President Obama's policy of dialogue with Muslim extremists may have suffered another setback, as Taleban provided lethal fireworks to welcome Secretary of State Clinton.  
Oct. 28, 2009
Associated Press , THE JERUSALEM POST
A car bomb tore through a crowded market in northwestern Pakistan on Wednesday, killing 80 people hours after US Secretary of State Hillary Rodham Clinton arrived in the country to show American support for its campaign against Islamist terrorists.
More than 200 people were wounded in the blast in the main northwestern city of Peshawar, the latest in a surge of bloody attacks this month by suspected militants apparently aimed at denting public backing for an army offensive against al-Qaida and Taliban close to the Afghan border.
The blast set scores of shops on fire and sent a cloud of gray smoke over the city.

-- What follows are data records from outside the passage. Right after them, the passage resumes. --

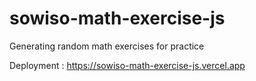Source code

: # sowiso-math-exercise-js

Generating random math exercises for practice

Deployment : https://sowiso-math-exercise-js.vercel.app

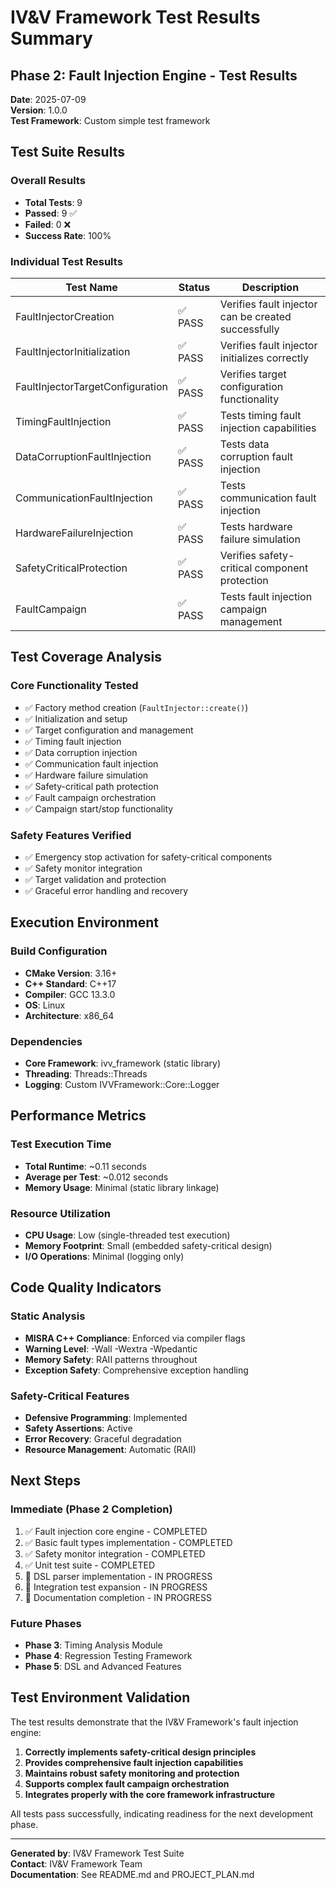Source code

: # IV&V Framework Test Results Summary

## Phase 2: Fault Injection Engine - Test Results

**Date**: 2025-07-09  
**Version**: 1.0.0  
**Test Framework**: Custom simple test framework

## Test Suite Results

### Overall Results
- **Total Tests**: 9
- **Passed**: 9 ✅
- **Failed**: 0 ❌
- **Success Rate**: 100%

### Individual Test Results

| Test Name | Status | Description |
|-----------|--------|-------------|
| FaultInjectorCreation | ✅ PASS | Verifies fault injector can be created successfully |
| FaultInjectorInitialization | ✅ PASS | Verifies fault injector initializes correctly |
| FaultInjectorTargetConfiguration | ✅ PASS | Verifies target configuration functionality |
| TimingFaultInjection | ✅ PASS | Tests timing fault injection capabilities |
| DataCorruptionFaultInjection | ✅ PASS | Tests data corruption fault injection |
| CommunicationFaultInjection | ✅ PASS | Tests communication fault injection |
| HardwareFailureInjection | ✅ PASS | Tests hardware failure simulation |
| SafetyCriticalProtection | ✅ PASS | Verifies safety-critical component protection |
| FaultCampaign | ✅ PASS | Tests fault injection campaign management |

## Test Coverage Analysis

### Core Functionality Tested
- ✅ Factory method creation (`FaultInjector::create()`)
- ✅ Initialization and setup
- ✅ Target configuration and management
- ✅ Timing fault injection
- ✅ Data corruption injection
- ✅ Communication fault injection
- ✅ Hardware failure simulation
- ✅ Safety-critical path protection
- ✅ Fault campaign orchestration
- ✅ Campaign start/stop functionality

### Safety Features Verified
- ✅ Emergency stop activation for safety-critical components
- ✅ Safety monitor integration
- ✅ Target validation and protection
- ✅ Graceful error handling and recovery

## Execution Environment

### Build Configuration
- **CMake Version**: 3.16+
- **C++ Standard**: C++17
- **Compiler**: GCC 13.3.0
- **OS**: Linux
- **Architecture**: x86_64

### Dependencies
- **Core Framework**: ivv_framework (static library)
- **Threading**: Threads::Threads
- **Logging**: Custom IVVFramework::Core::Logger

## Performance Metrics

### Test Execution Time
- **Total Runtime**: ~0.11 seconds
- **Average per Test**: ~0.012 seconds
- **Memory Usage**: Minimal (static library linkage)

### Resource Utilization
- **CPU Usage**: Low (single-threaded test execution)
- **Memory Footprint**: Small (embedded safety-critical design)
- **I/O Operations**: Minimal (logging only)

## Code Quality Indicators

### Static Analysis
- **MISRA C++ Compliance**: Enforced via compiler flags
- **Warning Level**: -Wall -Wextra -Wpedantic
- **Memory Safety**: RAII patterns throughout
- **Exception Safety**: Comprehensive exception handling

### Safety-Critical Features
- **Defensive Programming**: Implemented
- **Safety Assertions**: Active
- **Error Recovery**: Graceful degradation
- **Resource Management**: Automatic (RAII)

## Next Steps

### Immediate (Phase 2 Completion)
1. ✅ Fault injection core engine - COMPLETED
2. ✅ Basic fault types implementation - COMPLETED
3. ✅ Safety monitor integration - COMPLETED
4. ✅ Unit test suite - COMPLETED
5. 🚧 DSL parser implementation - IN PROGRESS
6. 🚧 Integration test expansion - IN PROGRESS
7. 🚧 Documentation completion - IN PROGRESS

### Future Phases
- **Phase 3**: Timing Analysis Module
- **Phase 4**: Regression Testing Framework
- **Phase 5**: DSL and Advanced Features

## Test Environment Validation

The test results demonstrate that the IV&V Framework's fault injection engine:

1. **Correctly implements safety-critical design principles**
2. **Provides comprehensive fault injection capabilities**
3. **Maintains robust safety monitoring and protection**
4. **Supports complex fault campaign orchestration**
5. **Integrates properly with the core framework infrastructure**

All tests pass successfully, indicating readiness for the next development phase.

---

**Generated by**: IV&V Framework Test Suite  
**Contact**: IV&V Framework Team  
**Documentation**: See README.md and PROJECT_PLAN.md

TV footage showed wounded people sitting amid the debris as people grabbed at the wreckage, trying to pull out survivors. One two-story building collapsed as firefighters doused it with water.

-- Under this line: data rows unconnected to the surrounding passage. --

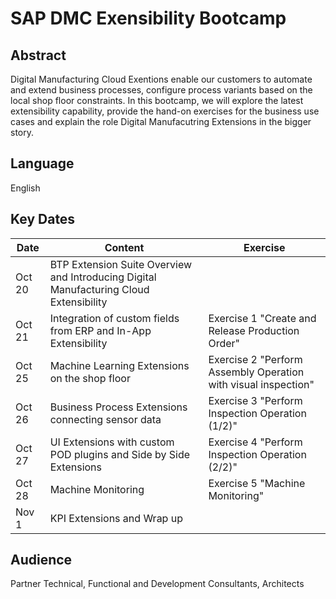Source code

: # SAP DMC Exensibility Bootcamp

## Abstract
Digital Manufacturing Cloud Exentions enable our customers to automate and extend business processes, configure process variants based on the local shop floor constraints. In this bootcamp, we will explore the latest extensibility capability, provide the hand-on exercises for the business use cases and explain the role Digital Manufacutring Extensions in the bigger story.

## Language
English

## Key Dates

| Date | Content | Exercise
| ---------------- | ---------------- | ---------------- |
| Oct 20 | BTP Extension Suite Overview and Introducing Digital Manufacturing Cloud Extensibility|
| Oct 21 | Integration of custom fields from ERP and In-App Extensibility | Exercise 1 "Create and Release Production Order" |
| Oct 25 | Machine Learning Extensions on the shop floor | Exercise 2 "Perform Assembly Operation with visual inspection" |
| Oct 26 | Business Process Extensions connecting sensor data | Exercise 3 "Perform Inspection Operation (1/2)"|
| Oct 27 | UI Extensions with custom POD plugins and Side by Side Extensions | Exercise 4 "Perform Inspection Operation (2/2)"|
| Oct 28 | Machine Monitoring | Exercise 5 "Machine Monitoring" |
| Nov 1 | KPI Extensions and Wrap up | |

## Audience
Partner Technical, Functional and Development Consultants, Architects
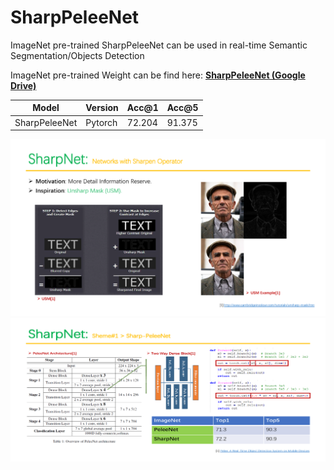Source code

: # SharpPeleeNet
ImageNet pre-trained SharpPeleeNet can be used in real-time Semantic Segmentation/Objects Detection

ImageNet pre-trained Weight can be find here: **[SharpPeleeNet (Google Drive)](https://drive.google.com/open?id=18drR8S433MIAN1d7CmHLXsuB4EQIrWWa)**

Model | Version | Acc@1 | Acc@5
--- | --- | --- | ---
SharpPeleeNet | Pytorch | 72.204 | 91.375


<p align="center">
<img src="https://github.com/ansleliu/SharpPeleeNet/blob/master/SharpNet%231.png" />
<img src="https://github.com/ansleliu/SharpPeleeNet/blob/master/SharpNet%232.png" />
</p>
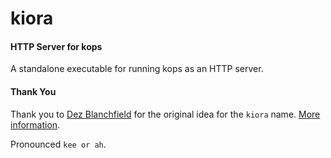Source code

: # kiora

#### HTTP Server for kops

A standalone executable for running kops as an HTTP server.

#### Thank You

Thank you to [Dez Blanchfield](https://twitter.com/dez_blanchfield) for the original idea for the `kiora` name. [More information](https://en.wikipedia.org/wiki/Kia_ora). 

Pronounced `kee or ah`.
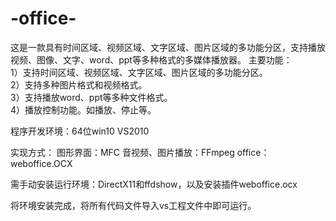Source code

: # -office-
这是一款具有时间区域、视频区域、文字区域、图片区域的多功能分区，支持播放视频、图像、文字、word、ppt等多种格式的多媒体播放器。
主要功能：  
1）支持时间区域、视频区域、文字区域、图片区域的多功能分区。  
2）支持多种图片格式和视频格式。  
3）支持播放word、ppt等多种文件格式。  
4）播放控制功能。如播放、停止等。

程序开发环境：64位win10 VS2010

实现方式：
图形界面：MFC
音视频、图片播放：FFmpeg
office：weboffice.OCX

需手动安装运行环境：DirectX11和ffdshow，以及安装插件weboffice.ocx

将环境安装完成，将所有代码文件导入vs工程文件中即可运行。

Clinton, on her first visit to Pakistan as secretary of state, was three hours' drive away in the capital of Islamabad when the blast took place. Speaking to reporters on her plane, she praised the army's new anti-Taliban offensive in South Waziristan and promised a new era in relations between Pakistan and the United States.

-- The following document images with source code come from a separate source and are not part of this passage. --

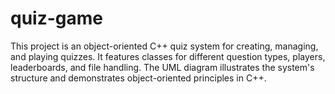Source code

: # quiz-game
This project is an object-oriented C++ quiz system for creating, managing, and playing quizzes. It features classes for different question types, players, leaderboards, and file handling. The UML diagram illustrates the system's structure and demonstrates object-oriented principles in C++.
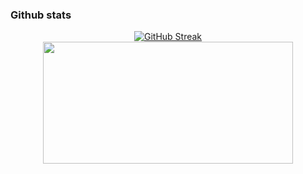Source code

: ### Github stats

<p align="center">
  <a href="https://git.io/streak-stats"><img src="https://github-readme-streak-stats.herokuapp.com?user=pcpbiscuit&theme=one-dark-pro&hide_border=true" alt="GitHub Streak" /></a>
  <img src="https://github-readme-stats.vercel.app/api?username=pcpbiscuit&show_icons=true&theme=onedark" width="400" height="195">
</p>
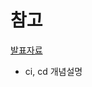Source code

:
# 참고
[발표자료](https://www.slideshare.net/isjang98/travisci-cicd-jenkins-for-android-94750798)
  - ci, cd 개념설명
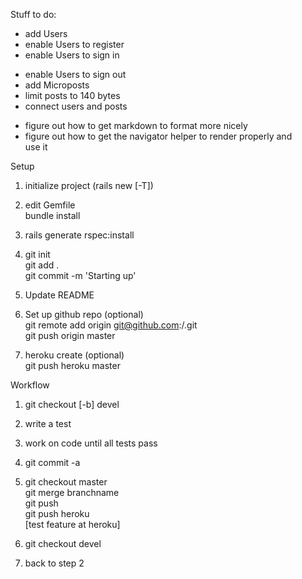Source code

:Stuff to do:
  + add Users  
  + enable Users to register  
  + enable Users to sign in  
  - enable Users to sign out
  - add Microposts  
  - limit posts to 140 bytes  
  - connect users and posts  
  + figure out how to get markdown to format more nicely  
  + figure out how to get the navigator helper to render properly and  
    use it

Setup

 1. initialize project (rails new <appname> [-T])

 1. edit Gemfile  
    bundle install

 1. rails generate rspec:install

 1. git init  
    git add .  
    git commit -m 'Starting up'

 1. Update README

 1. Set up github repo (optional)  
    git remote add origin git@github.com:<username>/<appname>.git  
    git push origin master

 1. heroku create (optional)  
    git push heroku master

Workflow

 1. git checkout [-b] devel

 1. write a test

 1. work on code until all tests pass

 1. git commit -a
    
 1. git checkout master  
    git merge branchname  
    git push  
    git push heroku  
    [test feature at heroku]

 1. git checkout devel

 1. back to step 2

The explosion was in a neighborhood home to many Shiite Muslims, who have often been targeted by Taliban and al-Qaida allied Sunni extremists. It hit a market reserved for families. Many of the dead were believed to be women.
Emergency room doctor Zafar Iqbal said 80 people were killed and more than 200 were wounded in what police said was a suspected car bombing.
No group immediately claimed responsibility, but Peshawar has been the target of three of 10 major bombings or raids blamed on Islamist militants this month.
The attacks have killed more than 250 people. Most have targeted security forces, but at least four bombs have gone off in public places, apparently to sow fear and undercut support for the government.
The Taliban have warned Pakistan that they would stage more attacks if the army does not end an offensive in South Waziristan tribal region, where the military has dispatched some 30,000 troops to flush out insurgents.